SCOPO DELL'ESERCIZIO ::
Nel testo su Modica, traduci in inglese la frase «Sono i tre punti cardine su cui intende puntare il direttivo della sezione Ascom di Modica».

TESTO DA ESAMINARE ::
......

Modica. Gli appuntamenti della tradizione religiosa cittadina e l’avvio di un percorso di valorizzazione del centro storico. La ricetta dell’Ascom

madonna vasa vasa 2

Rispetto delle tradizioni. Crescita del territorio. Valorizzazione del centro storico. Sono i tre punti cardine su cui intende puntare il direttivo della sezione Ascom di Modica. Lo spunto parte dai due imminenti appuntamenti – tra i più sentiti per la cittadinanza -: la Madonna “Vasa Vasa” ed il patrono San Giorgio.

......

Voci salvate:
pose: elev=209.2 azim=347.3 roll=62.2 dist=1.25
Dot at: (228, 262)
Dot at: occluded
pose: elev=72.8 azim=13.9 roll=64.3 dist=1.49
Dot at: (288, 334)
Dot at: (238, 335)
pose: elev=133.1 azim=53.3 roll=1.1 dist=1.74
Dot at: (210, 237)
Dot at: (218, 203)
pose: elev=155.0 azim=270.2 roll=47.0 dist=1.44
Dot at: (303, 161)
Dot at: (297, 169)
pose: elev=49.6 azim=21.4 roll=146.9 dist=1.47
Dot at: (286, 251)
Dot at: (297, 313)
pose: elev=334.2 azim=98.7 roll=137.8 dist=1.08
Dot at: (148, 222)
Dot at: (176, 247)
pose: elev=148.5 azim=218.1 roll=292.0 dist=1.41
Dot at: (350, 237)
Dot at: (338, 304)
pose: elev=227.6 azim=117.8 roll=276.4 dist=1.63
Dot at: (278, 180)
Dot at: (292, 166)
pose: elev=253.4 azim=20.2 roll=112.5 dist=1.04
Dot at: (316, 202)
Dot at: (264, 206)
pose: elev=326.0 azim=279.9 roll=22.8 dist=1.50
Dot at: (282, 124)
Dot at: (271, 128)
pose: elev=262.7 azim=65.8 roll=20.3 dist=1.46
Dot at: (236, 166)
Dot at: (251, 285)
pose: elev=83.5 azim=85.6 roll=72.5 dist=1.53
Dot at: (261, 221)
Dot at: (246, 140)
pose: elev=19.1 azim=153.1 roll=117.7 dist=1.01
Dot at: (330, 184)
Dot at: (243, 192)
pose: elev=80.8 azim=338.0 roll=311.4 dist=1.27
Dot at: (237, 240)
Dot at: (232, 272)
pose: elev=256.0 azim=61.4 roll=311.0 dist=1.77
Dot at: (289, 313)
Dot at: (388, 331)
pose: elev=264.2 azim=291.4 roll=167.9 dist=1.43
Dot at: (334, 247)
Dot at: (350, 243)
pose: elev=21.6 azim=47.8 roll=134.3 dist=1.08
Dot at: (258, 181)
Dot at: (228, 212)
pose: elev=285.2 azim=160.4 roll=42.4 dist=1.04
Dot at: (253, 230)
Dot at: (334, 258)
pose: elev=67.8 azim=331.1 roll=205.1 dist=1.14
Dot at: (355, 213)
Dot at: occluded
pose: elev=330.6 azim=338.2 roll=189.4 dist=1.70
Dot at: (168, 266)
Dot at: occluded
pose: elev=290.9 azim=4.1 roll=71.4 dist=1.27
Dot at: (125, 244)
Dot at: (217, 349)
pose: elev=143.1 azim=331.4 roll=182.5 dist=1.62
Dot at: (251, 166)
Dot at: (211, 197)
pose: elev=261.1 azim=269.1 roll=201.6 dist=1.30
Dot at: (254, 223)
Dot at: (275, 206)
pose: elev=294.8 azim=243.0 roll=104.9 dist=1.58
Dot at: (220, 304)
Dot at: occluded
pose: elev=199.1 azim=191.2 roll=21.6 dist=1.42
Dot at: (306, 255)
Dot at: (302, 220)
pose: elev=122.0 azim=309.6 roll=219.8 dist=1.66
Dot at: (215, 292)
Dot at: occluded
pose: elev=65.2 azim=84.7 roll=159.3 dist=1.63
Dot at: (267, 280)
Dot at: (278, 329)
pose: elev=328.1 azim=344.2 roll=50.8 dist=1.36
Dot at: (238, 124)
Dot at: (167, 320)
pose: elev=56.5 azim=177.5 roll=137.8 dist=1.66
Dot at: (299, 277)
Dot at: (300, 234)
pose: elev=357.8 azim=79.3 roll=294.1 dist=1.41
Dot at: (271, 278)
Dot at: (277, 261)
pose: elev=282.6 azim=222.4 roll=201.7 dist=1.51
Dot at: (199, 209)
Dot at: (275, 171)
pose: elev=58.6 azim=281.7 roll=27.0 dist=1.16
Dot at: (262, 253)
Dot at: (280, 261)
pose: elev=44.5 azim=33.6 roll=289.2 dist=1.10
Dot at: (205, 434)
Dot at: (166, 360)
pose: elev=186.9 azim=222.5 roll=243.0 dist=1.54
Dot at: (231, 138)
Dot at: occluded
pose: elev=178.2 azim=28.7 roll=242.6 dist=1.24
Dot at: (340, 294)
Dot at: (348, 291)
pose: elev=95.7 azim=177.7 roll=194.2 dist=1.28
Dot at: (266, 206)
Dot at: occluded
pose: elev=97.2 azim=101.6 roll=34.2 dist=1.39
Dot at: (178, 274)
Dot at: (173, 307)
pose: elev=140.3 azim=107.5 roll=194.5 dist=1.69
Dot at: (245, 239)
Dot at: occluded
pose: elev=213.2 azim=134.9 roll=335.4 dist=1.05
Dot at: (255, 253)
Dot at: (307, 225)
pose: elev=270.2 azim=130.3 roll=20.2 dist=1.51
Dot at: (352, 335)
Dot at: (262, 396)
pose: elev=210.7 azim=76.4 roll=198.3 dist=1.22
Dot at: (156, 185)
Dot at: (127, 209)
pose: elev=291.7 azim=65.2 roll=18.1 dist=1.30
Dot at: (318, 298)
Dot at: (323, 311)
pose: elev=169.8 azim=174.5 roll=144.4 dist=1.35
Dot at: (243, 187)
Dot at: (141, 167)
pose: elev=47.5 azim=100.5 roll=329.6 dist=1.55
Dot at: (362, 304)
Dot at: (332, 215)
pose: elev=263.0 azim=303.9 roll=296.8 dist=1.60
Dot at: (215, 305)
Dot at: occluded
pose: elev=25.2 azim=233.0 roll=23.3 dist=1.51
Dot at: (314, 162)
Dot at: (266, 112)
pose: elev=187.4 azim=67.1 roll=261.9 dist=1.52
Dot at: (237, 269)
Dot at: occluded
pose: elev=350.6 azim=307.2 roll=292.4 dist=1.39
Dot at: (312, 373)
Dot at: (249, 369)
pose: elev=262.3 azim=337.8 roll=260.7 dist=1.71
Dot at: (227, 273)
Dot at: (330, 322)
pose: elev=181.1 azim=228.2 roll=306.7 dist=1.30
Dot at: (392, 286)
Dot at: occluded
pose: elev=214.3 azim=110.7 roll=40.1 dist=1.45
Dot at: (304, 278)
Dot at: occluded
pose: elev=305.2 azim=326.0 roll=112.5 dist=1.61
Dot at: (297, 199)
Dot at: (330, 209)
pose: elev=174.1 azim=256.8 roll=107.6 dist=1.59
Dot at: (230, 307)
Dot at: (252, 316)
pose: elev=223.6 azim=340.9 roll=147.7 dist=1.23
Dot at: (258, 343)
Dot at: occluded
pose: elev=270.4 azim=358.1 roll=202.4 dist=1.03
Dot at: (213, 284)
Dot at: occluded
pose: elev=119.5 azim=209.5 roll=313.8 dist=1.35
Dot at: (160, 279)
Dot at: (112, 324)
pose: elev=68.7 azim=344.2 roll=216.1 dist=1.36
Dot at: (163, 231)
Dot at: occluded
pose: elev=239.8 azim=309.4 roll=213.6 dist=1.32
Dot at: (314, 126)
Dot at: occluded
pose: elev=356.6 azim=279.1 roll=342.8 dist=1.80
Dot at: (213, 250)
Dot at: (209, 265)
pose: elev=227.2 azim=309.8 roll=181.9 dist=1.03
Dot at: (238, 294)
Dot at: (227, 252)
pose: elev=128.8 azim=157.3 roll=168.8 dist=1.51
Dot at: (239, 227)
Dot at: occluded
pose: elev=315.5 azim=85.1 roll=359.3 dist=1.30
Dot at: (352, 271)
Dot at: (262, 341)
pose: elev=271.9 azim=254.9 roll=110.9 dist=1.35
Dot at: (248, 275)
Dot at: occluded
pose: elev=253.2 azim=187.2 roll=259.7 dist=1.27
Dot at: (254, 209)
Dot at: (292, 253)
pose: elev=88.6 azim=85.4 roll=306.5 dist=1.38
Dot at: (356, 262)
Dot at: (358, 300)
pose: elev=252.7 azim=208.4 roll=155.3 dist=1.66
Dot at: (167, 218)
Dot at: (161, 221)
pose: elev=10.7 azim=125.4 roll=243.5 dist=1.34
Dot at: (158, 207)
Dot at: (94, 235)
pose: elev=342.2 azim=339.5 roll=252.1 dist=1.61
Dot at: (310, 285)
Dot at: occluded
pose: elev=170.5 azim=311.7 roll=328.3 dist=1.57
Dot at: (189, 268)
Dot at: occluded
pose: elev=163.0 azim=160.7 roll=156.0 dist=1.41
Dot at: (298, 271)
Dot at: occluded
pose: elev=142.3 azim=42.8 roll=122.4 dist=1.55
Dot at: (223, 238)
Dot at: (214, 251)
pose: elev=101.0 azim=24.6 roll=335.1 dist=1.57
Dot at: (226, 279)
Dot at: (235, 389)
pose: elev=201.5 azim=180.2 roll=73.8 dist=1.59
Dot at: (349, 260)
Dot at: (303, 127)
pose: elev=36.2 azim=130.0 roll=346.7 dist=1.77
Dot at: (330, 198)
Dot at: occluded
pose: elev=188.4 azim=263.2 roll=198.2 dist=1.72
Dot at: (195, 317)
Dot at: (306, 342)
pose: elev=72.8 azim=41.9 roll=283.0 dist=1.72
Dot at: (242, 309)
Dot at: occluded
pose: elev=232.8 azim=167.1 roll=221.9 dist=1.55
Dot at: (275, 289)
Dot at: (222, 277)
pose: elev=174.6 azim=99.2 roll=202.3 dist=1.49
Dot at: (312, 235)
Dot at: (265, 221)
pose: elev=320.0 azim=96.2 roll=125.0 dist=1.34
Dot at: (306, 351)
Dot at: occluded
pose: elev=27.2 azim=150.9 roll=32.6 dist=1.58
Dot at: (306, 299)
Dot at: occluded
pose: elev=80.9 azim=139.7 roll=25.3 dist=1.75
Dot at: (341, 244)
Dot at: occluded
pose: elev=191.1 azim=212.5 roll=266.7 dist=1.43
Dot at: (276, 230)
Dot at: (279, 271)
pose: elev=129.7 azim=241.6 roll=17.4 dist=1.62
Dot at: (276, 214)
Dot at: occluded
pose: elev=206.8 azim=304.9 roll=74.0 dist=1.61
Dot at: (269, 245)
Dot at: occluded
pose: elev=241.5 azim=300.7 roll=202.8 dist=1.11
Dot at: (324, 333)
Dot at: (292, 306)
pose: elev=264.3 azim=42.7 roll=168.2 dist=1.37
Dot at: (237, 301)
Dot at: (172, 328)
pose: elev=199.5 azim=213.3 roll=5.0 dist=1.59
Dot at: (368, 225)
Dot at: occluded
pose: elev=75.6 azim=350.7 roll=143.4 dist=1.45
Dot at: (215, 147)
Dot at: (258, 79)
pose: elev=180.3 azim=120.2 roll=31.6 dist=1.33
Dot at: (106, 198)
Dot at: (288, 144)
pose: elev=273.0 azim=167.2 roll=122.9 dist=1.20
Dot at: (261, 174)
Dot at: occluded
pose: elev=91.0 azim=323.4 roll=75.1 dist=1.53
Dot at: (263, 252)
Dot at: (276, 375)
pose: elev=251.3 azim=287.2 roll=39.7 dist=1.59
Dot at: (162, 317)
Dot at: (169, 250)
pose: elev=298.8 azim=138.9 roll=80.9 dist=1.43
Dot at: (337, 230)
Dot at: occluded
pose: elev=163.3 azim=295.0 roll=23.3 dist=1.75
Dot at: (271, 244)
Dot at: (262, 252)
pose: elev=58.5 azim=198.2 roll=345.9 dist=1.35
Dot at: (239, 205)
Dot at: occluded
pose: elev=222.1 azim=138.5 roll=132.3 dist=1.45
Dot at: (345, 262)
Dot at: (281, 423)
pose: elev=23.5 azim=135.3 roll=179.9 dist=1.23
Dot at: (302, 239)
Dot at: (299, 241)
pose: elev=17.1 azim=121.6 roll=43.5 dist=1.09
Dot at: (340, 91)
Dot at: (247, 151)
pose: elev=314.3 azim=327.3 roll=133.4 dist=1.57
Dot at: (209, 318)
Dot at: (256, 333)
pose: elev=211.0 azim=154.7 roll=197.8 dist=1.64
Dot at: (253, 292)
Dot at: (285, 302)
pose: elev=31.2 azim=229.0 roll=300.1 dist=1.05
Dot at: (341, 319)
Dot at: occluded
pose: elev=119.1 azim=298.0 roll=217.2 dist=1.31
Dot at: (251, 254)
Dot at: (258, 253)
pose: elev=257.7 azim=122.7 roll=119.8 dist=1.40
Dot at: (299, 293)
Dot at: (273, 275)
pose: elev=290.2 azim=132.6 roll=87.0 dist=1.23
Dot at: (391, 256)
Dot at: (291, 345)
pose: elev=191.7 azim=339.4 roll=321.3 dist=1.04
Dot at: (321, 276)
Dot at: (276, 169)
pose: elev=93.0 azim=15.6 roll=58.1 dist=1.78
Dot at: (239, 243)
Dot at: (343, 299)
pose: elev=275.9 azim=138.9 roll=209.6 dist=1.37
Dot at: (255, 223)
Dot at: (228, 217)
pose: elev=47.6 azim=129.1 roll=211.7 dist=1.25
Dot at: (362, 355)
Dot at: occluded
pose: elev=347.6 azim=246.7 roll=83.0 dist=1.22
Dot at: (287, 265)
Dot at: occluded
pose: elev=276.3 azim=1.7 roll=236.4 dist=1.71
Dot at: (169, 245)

......

RISPOSTA ::
These are the three cornerstones on which the board of the Ascom section of Modica intends to focus.